*** Block opens ***

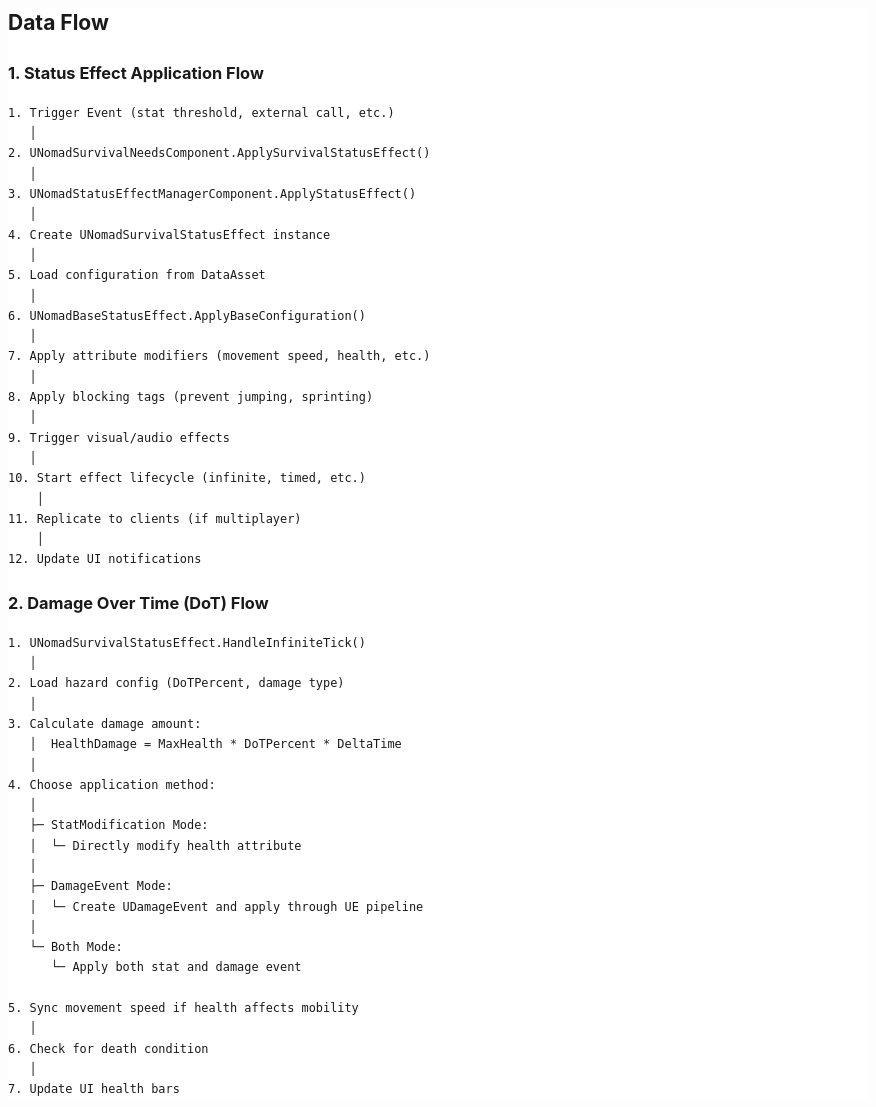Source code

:
## Data Flow

### 1. Status Effect Application Flow

```
1. Trigger Event (stat threshold, external call, etc.)
   │
2. UNomadSurvivalNeedsComponent.ApplySurvivalStatusEffect()
   │
3. UNomadStatusEffectManagerComponent.ApplyStatusEffect()
   │
4. Create UNomadSurvivalStatusEffect instance
   │
5. Load configuration from DataAsset
   │
6. UNomadBaseStatusEffect.ApplyBaseConfiguration()
   │
7. Apply attribute modifiers (movement speed, health, etc.)
   │
8. Apply blocking tags (prevent jumping, sprinting)
   │
9. Trigger visual/audio effects
   │
10. Start effect lifecycle (infinite, timed, etc.)
    │
11. Replicate to clients (if multiplayer)
    │
12. Update UI notifications
```

### 2. Damage Over Time (DoT) Flow

```
1. UNomadSurvivalStatusEffect.HandleInfiniteTick()
   │
2. Load hazard config (DoTPercent, damage type)
   │
3. Calculate damage amount:
   │  HealthDamage = MaxHealth * DoTPercent * DeltaTime
   │
4. Choose application method:
   │
   ├─ StatModification Mode:
   │  └─ Directly modify health attribute
   │
   ├─ DamageEvent Mode:
   │  └─ Create UDamageEvent and apply through UE pipeline
   │
   └─ Both Mode:
      └─ Apply both stat and damage event
      
5. Sync movement speed if health affects mobility
   │
6. Check for death condition
   │
7. Update UI health bars
```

*** Block closes ***

Write out all of the records above. Keep them exact and leave out the pictures.

Source code

:
## Data Flow

### 1. Status Effect Application Flow

```
1. Trigger Event (stat threshold, external call, etc.)
   │
2. UNomadSurvivalNeedsComponent.ApplySurvivalStatusEffect()
   │
3. UNomadStatusEffectManagerComponent.ApplyStatusEffect()
   │
4. Create UNomadSurvivalStatusEffect instance
   │
5. Load configuration from DataAsset
   │
6. UNomadBaseStatusEffect.ApplyBaseConfiguration()
   │
7. Apply attribute modifiers (movement speed, health, etc.)
   │
8. Apply blocking tags (prevent jumping, sprinting)
   │
9. Trigger visual/audio effects
   │
10. Start effect lifecycle (infinite, timed, etc.)
    │
11. Replicate to clients (if multiplayer)
    │
12. Update UI notifications
```

### 2. Damage Over Time (DoT) Flow

```
1. UNomadSurvivalStatusEffect.HandleInfiniteTick()
   │
2. Load hazard config (DoTPercent, damage type)
   │
3. Calculate damage amount:
   │  HealthDamage = MaxHealth * DoTPercent * DeltaTime
   │
4. Choose application method:
   │
   ├─ StatModification Mode:
   │  └─ Directly modify health attribute
   │
   ├─ DamageEvent Mode:
   │  └─ Create UDamageEvent and apply through UE pipeline
   │
   └─ Both Mode:
      └─ Apply both stat and damage event
      
5. Sync movement speed if health affects mobility
   │
6. Check for death condition
   │
7. Update UI health bars
```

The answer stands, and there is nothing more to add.